This is a ficlet based on my novel, Resistance, out now from Inkstained Succubus Press! You can purchase Resistance here directly from Inkstained Succubus (support small presses!) or here from Amazon.
She came into the Natives’ squat house like she owned the place. She threw open doors and slammed them shut, let out a booming cackle of laughter, and shouted for its inhabitants by familiar nicknames. Ezra had lived there a whole week and a half, a whole ten days spent quietly tucking himself out of sight in corners, watching and learning how the house worked. He thought he’d gotten his bearings. He thought he understood how the gang worked, how the house worked, who was who and what was what. And in came this tall, lanky red elvish girl, freckled and vibrant and thin but well-fed. In she came knocking around the kitchen and talking a mile a minute in a loud sharp voice to the gang.

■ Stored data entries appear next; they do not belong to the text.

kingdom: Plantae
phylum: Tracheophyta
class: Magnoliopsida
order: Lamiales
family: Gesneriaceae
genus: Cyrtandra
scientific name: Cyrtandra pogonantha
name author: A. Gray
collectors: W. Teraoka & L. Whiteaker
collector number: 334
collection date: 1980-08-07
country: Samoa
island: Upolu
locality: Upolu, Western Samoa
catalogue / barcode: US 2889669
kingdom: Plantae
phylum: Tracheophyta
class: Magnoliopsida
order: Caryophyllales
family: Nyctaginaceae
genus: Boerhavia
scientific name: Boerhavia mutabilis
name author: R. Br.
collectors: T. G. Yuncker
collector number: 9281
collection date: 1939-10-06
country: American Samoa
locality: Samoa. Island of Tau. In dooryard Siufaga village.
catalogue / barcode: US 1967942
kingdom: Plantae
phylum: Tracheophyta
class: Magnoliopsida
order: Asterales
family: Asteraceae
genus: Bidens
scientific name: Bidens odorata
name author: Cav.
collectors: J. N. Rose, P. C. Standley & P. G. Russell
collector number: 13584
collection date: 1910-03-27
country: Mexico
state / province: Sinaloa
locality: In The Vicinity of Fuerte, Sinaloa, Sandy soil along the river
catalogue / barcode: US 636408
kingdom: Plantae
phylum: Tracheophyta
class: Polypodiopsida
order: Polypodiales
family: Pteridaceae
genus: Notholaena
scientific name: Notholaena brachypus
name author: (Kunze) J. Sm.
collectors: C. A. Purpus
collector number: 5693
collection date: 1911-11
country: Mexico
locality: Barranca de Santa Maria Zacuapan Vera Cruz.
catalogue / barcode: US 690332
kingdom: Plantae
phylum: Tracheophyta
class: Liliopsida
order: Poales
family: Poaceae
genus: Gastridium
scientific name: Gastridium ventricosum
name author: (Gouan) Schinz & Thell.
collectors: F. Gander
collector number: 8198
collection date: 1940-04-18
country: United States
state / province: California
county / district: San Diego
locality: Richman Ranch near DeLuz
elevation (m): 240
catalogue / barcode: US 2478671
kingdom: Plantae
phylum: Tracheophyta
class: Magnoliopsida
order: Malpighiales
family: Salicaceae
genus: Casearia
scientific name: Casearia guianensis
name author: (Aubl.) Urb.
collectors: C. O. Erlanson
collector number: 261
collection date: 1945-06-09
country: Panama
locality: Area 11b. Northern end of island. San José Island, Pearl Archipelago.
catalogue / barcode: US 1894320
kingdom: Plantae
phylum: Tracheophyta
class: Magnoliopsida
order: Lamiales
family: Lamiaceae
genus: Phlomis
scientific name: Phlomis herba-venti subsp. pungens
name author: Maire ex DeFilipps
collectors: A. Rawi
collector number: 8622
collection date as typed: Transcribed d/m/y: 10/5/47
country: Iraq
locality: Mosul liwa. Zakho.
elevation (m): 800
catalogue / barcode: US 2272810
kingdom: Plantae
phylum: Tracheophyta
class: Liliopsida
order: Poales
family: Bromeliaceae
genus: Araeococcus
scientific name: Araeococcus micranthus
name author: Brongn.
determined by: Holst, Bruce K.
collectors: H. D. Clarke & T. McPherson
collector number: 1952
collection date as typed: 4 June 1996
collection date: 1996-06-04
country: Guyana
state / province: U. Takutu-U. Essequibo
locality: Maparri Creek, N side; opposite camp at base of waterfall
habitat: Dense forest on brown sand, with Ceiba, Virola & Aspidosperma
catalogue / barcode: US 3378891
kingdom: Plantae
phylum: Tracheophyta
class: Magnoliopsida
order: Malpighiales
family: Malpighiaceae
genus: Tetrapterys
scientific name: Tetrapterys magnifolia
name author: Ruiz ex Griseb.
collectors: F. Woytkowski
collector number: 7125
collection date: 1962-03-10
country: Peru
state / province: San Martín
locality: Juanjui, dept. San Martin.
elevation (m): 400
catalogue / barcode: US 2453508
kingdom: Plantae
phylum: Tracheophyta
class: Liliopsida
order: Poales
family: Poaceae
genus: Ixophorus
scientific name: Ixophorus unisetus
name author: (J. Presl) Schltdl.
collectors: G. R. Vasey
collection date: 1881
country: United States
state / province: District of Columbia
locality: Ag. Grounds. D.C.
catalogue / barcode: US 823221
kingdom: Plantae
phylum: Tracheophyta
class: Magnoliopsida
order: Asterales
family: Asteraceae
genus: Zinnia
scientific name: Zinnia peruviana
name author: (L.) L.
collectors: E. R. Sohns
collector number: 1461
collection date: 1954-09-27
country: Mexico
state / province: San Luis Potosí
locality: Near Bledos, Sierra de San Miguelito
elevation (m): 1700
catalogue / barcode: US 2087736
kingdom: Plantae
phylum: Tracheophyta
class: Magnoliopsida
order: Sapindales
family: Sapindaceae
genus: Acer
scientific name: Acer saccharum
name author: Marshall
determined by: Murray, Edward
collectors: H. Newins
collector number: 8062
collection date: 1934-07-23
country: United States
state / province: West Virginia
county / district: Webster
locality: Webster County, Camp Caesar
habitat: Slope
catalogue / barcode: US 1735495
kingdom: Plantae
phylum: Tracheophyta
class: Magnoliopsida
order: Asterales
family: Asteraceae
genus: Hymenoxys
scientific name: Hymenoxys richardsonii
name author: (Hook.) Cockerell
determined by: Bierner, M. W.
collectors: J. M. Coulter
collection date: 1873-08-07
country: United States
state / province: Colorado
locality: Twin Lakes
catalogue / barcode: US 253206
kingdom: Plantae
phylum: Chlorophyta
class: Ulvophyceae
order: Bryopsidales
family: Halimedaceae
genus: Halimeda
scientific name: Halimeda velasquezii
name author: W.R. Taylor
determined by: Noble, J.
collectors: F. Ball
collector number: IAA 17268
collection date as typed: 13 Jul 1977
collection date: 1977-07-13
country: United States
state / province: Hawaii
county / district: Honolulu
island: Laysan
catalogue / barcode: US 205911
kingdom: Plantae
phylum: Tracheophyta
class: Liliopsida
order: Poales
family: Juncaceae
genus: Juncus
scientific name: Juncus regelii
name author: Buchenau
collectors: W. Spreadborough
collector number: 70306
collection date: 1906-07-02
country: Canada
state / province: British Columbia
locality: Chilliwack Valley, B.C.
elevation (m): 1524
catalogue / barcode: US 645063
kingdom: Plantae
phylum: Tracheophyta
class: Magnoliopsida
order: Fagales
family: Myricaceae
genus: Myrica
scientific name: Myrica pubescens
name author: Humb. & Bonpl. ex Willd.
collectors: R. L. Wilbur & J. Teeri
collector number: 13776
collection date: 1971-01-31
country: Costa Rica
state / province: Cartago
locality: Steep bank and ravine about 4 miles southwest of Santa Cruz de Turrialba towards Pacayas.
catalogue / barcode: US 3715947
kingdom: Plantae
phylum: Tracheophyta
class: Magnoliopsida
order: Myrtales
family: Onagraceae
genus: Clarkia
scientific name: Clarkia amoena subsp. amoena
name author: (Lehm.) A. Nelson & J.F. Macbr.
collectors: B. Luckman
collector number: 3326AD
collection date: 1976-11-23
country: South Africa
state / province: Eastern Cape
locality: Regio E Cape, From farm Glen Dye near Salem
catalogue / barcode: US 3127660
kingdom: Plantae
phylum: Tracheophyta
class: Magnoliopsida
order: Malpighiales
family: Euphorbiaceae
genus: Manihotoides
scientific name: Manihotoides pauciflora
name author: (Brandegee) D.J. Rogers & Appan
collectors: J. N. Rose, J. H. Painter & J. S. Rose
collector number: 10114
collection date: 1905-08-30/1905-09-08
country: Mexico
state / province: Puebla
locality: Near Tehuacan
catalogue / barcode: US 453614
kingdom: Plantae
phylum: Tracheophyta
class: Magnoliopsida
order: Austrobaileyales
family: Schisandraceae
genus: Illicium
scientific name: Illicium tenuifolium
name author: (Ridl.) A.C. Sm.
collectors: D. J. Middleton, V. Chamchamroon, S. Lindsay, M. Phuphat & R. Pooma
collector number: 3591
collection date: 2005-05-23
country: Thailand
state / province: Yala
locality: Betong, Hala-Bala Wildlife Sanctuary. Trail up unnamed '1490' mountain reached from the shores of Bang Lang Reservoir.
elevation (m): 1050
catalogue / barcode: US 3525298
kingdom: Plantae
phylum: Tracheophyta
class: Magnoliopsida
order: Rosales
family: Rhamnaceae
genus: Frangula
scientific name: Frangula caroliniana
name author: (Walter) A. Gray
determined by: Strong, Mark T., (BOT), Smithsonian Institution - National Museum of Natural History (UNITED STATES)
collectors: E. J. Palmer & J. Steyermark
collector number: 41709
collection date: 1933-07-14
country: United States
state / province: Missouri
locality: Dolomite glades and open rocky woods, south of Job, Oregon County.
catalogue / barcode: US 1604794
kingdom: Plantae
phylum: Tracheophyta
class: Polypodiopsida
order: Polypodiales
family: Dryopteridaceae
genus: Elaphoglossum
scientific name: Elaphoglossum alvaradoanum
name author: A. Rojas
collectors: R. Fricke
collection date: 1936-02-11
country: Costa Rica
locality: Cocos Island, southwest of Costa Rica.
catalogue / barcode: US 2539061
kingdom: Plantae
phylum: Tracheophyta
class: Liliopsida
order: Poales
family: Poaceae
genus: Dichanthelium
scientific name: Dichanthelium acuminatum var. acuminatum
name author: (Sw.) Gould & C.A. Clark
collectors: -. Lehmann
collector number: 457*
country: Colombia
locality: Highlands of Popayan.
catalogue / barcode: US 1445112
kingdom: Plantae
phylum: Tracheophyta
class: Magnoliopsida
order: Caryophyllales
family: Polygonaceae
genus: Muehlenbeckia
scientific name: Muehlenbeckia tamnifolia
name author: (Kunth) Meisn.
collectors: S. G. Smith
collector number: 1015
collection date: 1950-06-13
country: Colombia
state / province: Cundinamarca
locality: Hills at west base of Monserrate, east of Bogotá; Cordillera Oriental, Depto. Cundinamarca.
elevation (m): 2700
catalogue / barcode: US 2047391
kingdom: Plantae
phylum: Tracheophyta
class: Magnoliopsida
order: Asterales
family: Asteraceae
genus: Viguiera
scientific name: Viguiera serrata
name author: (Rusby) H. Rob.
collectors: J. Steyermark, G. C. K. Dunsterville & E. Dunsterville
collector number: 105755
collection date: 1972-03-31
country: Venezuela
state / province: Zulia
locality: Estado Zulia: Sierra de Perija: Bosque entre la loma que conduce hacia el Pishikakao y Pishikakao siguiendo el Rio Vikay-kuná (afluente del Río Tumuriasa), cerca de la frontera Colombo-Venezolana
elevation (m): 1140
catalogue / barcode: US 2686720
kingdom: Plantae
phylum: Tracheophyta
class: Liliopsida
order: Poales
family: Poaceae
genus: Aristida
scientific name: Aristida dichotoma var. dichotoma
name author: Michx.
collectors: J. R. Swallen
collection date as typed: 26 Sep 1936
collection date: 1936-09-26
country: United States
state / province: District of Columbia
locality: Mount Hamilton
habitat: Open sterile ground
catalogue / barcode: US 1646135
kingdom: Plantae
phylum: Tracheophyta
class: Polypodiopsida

She frightened Ezra. Most things frightened Ezra Crick; he hated it, his skittishness. He hated the way he slunk into shadows and startled so easy. He hated it, but it had saved his life more than once, so he trusted it. This loud, bright, boisterous girl frightened Ezra, so he made to slink off. He waited until she had her attention focused on the kitchen cupboards and then he skirted past the open doorway. She looked up just at the wrong moment. They locked eyes; Ezra blanched. She pointed to his freshly pierced ear. “You’re new, eh?”
Ezra stood very still, caught in her gaze like a fawn in a hunter’s trap. He knew he should say something—anything—but he couldn’t. His voice wouldn’t come. It felt like he was facing down a crowd of people. She was too much for just one person. She was more person, Ezra thought, than most people are.
She smiled, but it was a cocky, mocking smile. She held out an ink-stained hand. “We haven’t met. You’re a beauty. Got a memorable face, you, so I’d recall if I’d met you. I’m Shandolin.”
Ezra blushed. He opened his mouth and closed it again. In a halted, jerky motion, he took her hand and shook it. He tried to pull it back, but she held his hand tight. In a deft movement, she had him by the wrist. She glanced at the palm of his hand and looked over at him. “A musician,” she said. It wasn’t a question.
“What?” Ezra croaked. He tried again to get his hand back, but she had a firm grip. His hand flopped and twisted like a dying fish.
“You got callouses like a fiddler I know.” She finally, mercifully let go of his hand. “I hope you’re good. This city is glutted with musicians. You won’t bring much back to the house unless you’re real good.” She waited for him to respond. Her black eyes bored into him, willing him to answer. One of the other gang members caught sight of her and called her name. She smiled and glanced over her shoulder. And Ezra took the opportunity to slink off.